## Exercise description
In the entries below, how many lines contain the string "none"? State the number and nothing else.
================
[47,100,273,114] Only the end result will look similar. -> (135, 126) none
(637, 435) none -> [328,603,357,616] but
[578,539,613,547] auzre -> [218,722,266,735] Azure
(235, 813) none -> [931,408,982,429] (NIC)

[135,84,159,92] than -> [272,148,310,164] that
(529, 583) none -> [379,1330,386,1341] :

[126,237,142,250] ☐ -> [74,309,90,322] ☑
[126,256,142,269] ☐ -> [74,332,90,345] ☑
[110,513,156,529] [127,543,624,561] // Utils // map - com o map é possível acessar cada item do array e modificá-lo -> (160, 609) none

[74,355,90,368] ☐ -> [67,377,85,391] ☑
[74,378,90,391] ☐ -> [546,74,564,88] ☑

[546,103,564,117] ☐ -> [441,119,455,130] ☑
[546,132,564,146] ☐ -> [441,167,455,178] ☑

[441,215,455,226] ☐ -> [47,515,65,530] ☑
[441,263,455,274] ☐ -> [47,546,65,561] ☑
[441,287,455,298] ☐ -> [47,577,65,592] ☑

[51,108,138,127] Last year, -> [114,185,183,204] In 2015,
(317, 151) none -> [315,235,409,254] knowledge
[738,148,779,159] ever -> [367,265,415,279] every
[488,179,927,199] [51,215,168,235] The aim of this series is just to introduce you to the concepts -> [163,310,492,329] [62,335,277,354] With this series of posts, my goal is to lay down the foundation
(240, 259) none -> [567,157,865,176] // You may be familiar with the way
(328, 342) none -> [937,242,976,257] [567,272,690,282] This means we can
================
## Problem solution
8